- Task directions: Reproduce the rows verbatim, beginning at the very start and ending with the line that contains "- link: https://github.com/ultralytics/ultralytics". Include both ends, and omit the pictures from your reproduction.

- Materials provided:
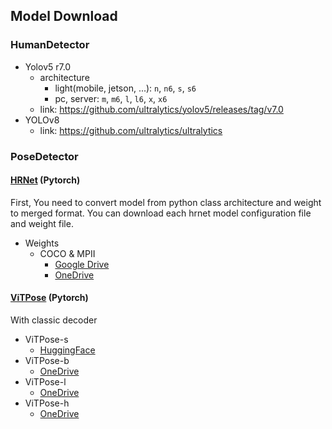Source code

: ## Model Download


### HumanDetector 
- Yolov5 r7.0
  - architecture
    - light(mobile, jetson, ...): `n`, `n6`, `s`, `s6`
    - pc, server: `m`, `m6`, `l`, `l6`, `x`, `x6`
  - link: https://github.com/ultralytics/yolov5/releases/tag/v7.0
- YOLOv8
  - link: https://github.com/ultralytics/ultralytics


### PoseDetector
#### [HRNet](https://github.com/HRNet/deep-high-resolution-net.pytorch) (Pytorch)  
First, You need to convert model from python class architecture and weight to merged format.
You can download each hrnet model configuration file and weight file.
- Weights
  - COCO & MPII
    - [Google Drive](https://drive.google.com/drive/folders/14p2l1u19bLOm5p6esKyolYJyfE1_inLv)
    - [OneDrive](https://onedrive.live.com/?authkey=%21AEwfaSueYurmSRA&id=56B9F9C97F261712%2111775&cid=56B9F9C97F261712)

#### [ViTPose](https://github.com/ViTAE-Transformer/ViTPose/tree/main/configs/body/2d_kpt_sview_rgb_img/topdown_heatmap/coco?tab=readme-ov-file#results-from-this-repo-on-ms-coco-val-set-single-task-training) (Pytorch)
With classic decoder
- ViTPose-s
  - [HuggingFace](https://huggingface.co/JunkyByte/easy_ViTPose/blob/main/torch/coco/vitpose-s-coco.pth)
- ViTPose-b
  - [OneDrive](https://onedrive.live.com/?authkey=%21ACOnX82tXdVFKYo&id=E534267B85818129%21163&cid=E534267B85818129&parId=root&parQt=sharedby&o=OneUp)
- ViTPose-l
  - [OneDrive](https://onedrive.live.com/?authkey=%21AH2T%2DS6S0%2D2I%5FgU&id=E534267B85818129%21167&cid=E534267B85818129&parId=root&parQt=sharedby&o=OneUp)
- ViTPose-h
  - [OneDrive](https://onedrive.live.com/?authkey=%21AEswj6SSa818X%2DE&id=E534267B85818129%21168&cid=E534267B85818129&parId=root&parQt=sharedby&o=OneUp)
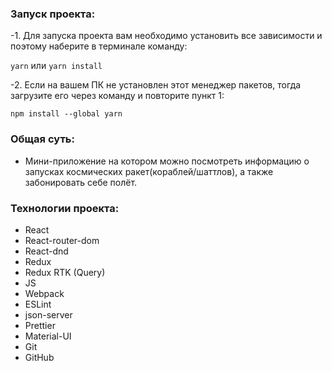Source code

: ### Запуск проекта:

-1. Для запуска проекта вам необходимо установить
все зависимости и поэтому наберите в терминале команду:

`yarn` или `yarn install`

-2. Если на вашем ПК не установлен этот менеджер пакетов, тогда загрузите его через команду и повторите пункт 1:

`npm install --global yarn`

### Общая суть:

- Мини-приложение на котором можно посмотреть информацию о запусках космических ракет(кораблей/шаттлов), а также забонировать себе полёт.

### Технологии проекта:

- React
- React-router-dom
- React-dnd
- Redux
- Redux RTK (Query)
- JS
- Webpack
- ESLint
- json-server
- Prettier
- Material-UI
- Git
- GitHub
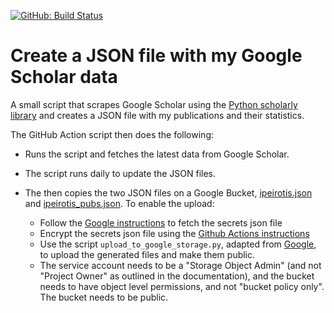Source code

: [![GitHub: Build Status](https://github.com/ipeirotis/scholar_update/workflows/Python%20application/badge.svg)](https://github.com/ipeirotis/scholar_update/actions?query=workflow%3A%22Python+application%22+branch%3Amaster)    

# Create a JSON file with my Google Scholar data

A small script that scrapes Google Scholar using the [Python scholarly library](https://github.com/OrganicIrradiation/scholarly)
and creates a JSON file with my publications and their statistics.

The GitHub Action script then does the following:
* Runs the script and fetches the latest data from Google Scholar.
* The script runs daily to update the JSON files.  
* The then copies the two JSON files on a Google Bucket, [ipeirotis.json](https://storage.googleapis.com/publications_scholar/ipeirotis.json) and [ipeirotis_pubs.json](https://storage.googleapis.com/publications_scholar/ipeirotis_pubs.json). To enable the upload:

  * Follow the [Google instructions](https://cloud.google.com/storage/docs/reference/libraries) to fetch the secrets json file
  * Encrypt the secrets json file using the [Github Actions instructions](https://help.github.com/en/actions/configuring-and-managing-workflows/creating-and-storing-encrypted-secrets#limits-for-secrets)
  * Use the script `upload_to_google_storage.py`, adapted from [Google](https://cloud.google.com/storage/docs/uploading-objects), to upload the generated files and make them public. 
  * The service account needs to be a "Storage Object Admin" (and not "Project Owner" as outlined in the documentation), and the bucket needs to have object level permissions, and not "bucket policy only". The bucket needs to be public.
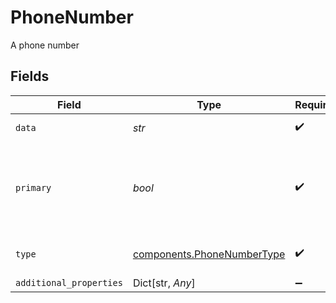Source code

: # PhoneNumber

A phone number


## Fields

| Field                                                                         | Type                                                                          | Required                                                                      | Description                                                                   |
| ----------------------------------------------------------------------------- | ----------------------------------------------------------------------------- | ----------------------------------------------------------------------------- | ----------------------------------------------------------------------------- |
| `data`                                                                        | *str*                                                                         | :heavy_check_mark:                                                            | The phone number.                                                             |
| `primary`                                                                     | *bool*                                                                        | :heavy_check_mark:                                                            | When `true`, identifies the phone number as the primary number on an account. |
| `type`                                                                        | [components.PhoneNumberType](../../models/components/phonenumbertype.md)      | :heavy_check_mark:                                                            | The type of phone number.                                                     |
| `additional_properties`                                                       | Dict[str, *Any*]                                                              | :heavy_minus_sign:                                                            | N/A                                                                           |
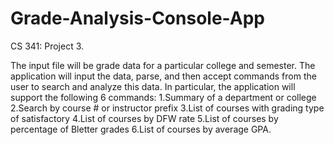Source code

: # Grade-Analysis-Console-App
CS 341: Project 3.

The input file will be grade data for a particular college and semester.  The application will input the data, parse, and then accept commands from the user to search and analyze this data.  In particular, the application will support the following 6 commands:
1.Summary of a department or college
2.Search by course # or instructor prefix
3.List of courses with grading type of satisfactory
4.List of courses by DFW rate
5.List of courses by percentage of Bletter grades
6.List of courses by average GPA.
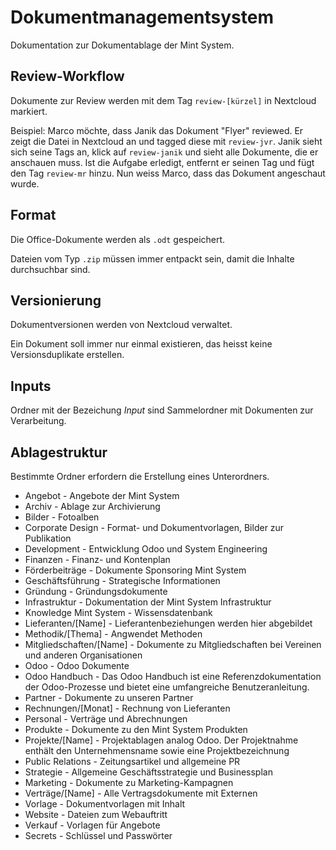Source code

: # Dokumentmanagementsystem

Dokumentation zur Dokumentablage der Mint System.

## Review-Workflow

Dokumente zur Review werden mit dem Tag `review-[kürzel]` in Nextcloud markiert.

Beispiel: Marco möchte, dass Janik das Dokument "Flyer" reviewed. Er zeigt die Datei in Nextcloud an und tagged diese mit `review-jvr`. Janik sieht sich seine Tags an, klick auf `review-janik` und sieht alle Dokumente, die er anschauen muss. Ist die Aufgabe erledigt, entfernt er seinen Tag und fügt den Tag `review-mr` hinzu. Nun weiss Marco, dass das Dokument angeschaut wurde.

## Format

Die Office-Dokumente werden als `.odt` gespeichert.

Dateien vom Typ `.zip` müssen immer entpackt sein, damit die Inhalte durchsuchbar sind.

## Versionierung

Dokumentversionen werden von Nextcloud verwaltet.

Ein Dokument soll immer nur einmal existieren, das heisst keine Versionsduplikate erstellen.

## Inputs

Ordner mit der Bezeichung *Input* sind Sammelordner mit Dokumenten zur Verarbeitung.

## Ablagestruktur

Bestimmte Ordner erfordern die Erstellung eines Unterordners.

* Angebot - Angebote der Mint System
* Archiv - Ablage zur Archivierung
* Bilder - Fotoalben
* Corporate Design - Format- und Dokumentvorlagen, Bilder zur Publikation
* Development - Entwicklung Odoo und System Engineering
* Finanzen - Finanz- und Kontenplan
* Förderbeiträge - Dokumente Sponsoring Mint System
* Geschäftsführung - Strategische Informationen
* Gründung - Gründungsdokumente
* Infrastruktur - Dokumentation der Mint System Infrastruktur
* Knowledge Mint System - Wissensdatenbank
* Lieferanten/[Name] - Lieferantenbeziehungen werden hier abgebildet
* Methodik/[Thema] - Angwendet Methoden
* Mitgliedschaften/[Name] - Dokumente zu Mitgliedschaften bei Vereinen und anderen Organisationen
* Odoo - Odoo Dokumente
* Odoo Handbuch - Das Odoo Handbuch ist eine Referenzdokumentation der Odoo-Prozesse und bietet eine umfangreiche Benutzeranleitung. 
* Partner - Dokumente zu unseren Partner
* Rechnungen/[Monat] - Rechnung von Lieferanten
* Personal - Verträge und Abrechnungen
* Produkte - Dokumente zu den Mint System Produkten
* Projekte/[Name] - Projektablagen analog Odoo. Der Projektnahme enthält den Unternehmensname sowie eine Projektbezeichnung
* Public Relations - Zeitungsartikel und allgemeine PR
* Strategie - Allgemeine Geschäftsstrategie und Businessplan
* Marketing - Dokumente zu Marketing-Kampagnen
* Verträge/[Name] - Alle Vertragsdokumente mit Externen
* Vorlage - Dokumentvorlagen mit Inhalt
* Website - Dateien zum Webauftritt
* Verkauf - Vorlagen für Angebote
* Secrets - Schlüssel und Passwörter
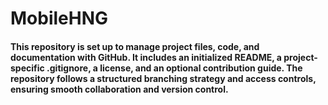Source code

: # MobileHNG
#### This repository is set up to manage project files, code, and documentation with GitHub. It includes an initialized README, a project-specific .gitignore, a license, and an optional contribution guide. The repository follows a structured branching strategy and access controls, ensuring smooth collaboration and version control.
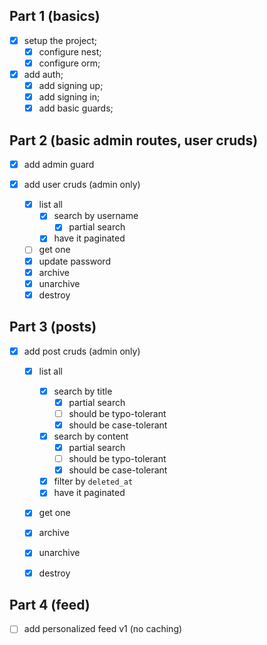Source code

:## Part 1 (basics)

- [x] setup the project;
  - [x] configure nest;
  - [x] configure orm;

- [x] add auth;
  - [x] add signing up;
  - [x] add signing in;
  - [x] add basic guards;

## Part 2 (basic admin routes, user cruds)

- [x] add admin guard

- [x] add user cruds (admin only)
  - [x] list all
    - [x] search by username
      - [x] partial search
    - [x] have it paginated
  - [ ] get one
  - [x] update password
  - [x] archive
  - [x] unarchive
  - [x] destroy

## Part 3 (posts)

- [x] add post cruds (admin only)
  - [x] list all
      - [x] search by title
        - [x] partial search
        - [ ] should be typo-tolerant
        - [x] should be case-tolerant
      - [x] search by content
        - [x] partial search
        - [ ] should be typo-tolerant
        - [x] should be case-tolerant
      - [x] filter by `deleted_at`
      - [x] have it paginated
  - [x] get one
  - [x] archive
  - [x] unarchive
  - [x] destroy



## Part 4 (feed)

- [ ] add personalized feed v1 (no caching)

- Result of this exercise:
Source code

: ## Model Download


### HumanDetector 
- Yolov5 r7.0
  - architecture
    - light(mobile, jetson, ...): `n`, `n6`, `s`, `s6`
    - pc, server: `m`, `m6`, `l`, `l6`, `x`, `x6`
  - link: https://github.com/ultralytics/yolov5/releases/tag/v7.0
- YOLOv8
  - link: https://github.com/ultralytics/ultralytics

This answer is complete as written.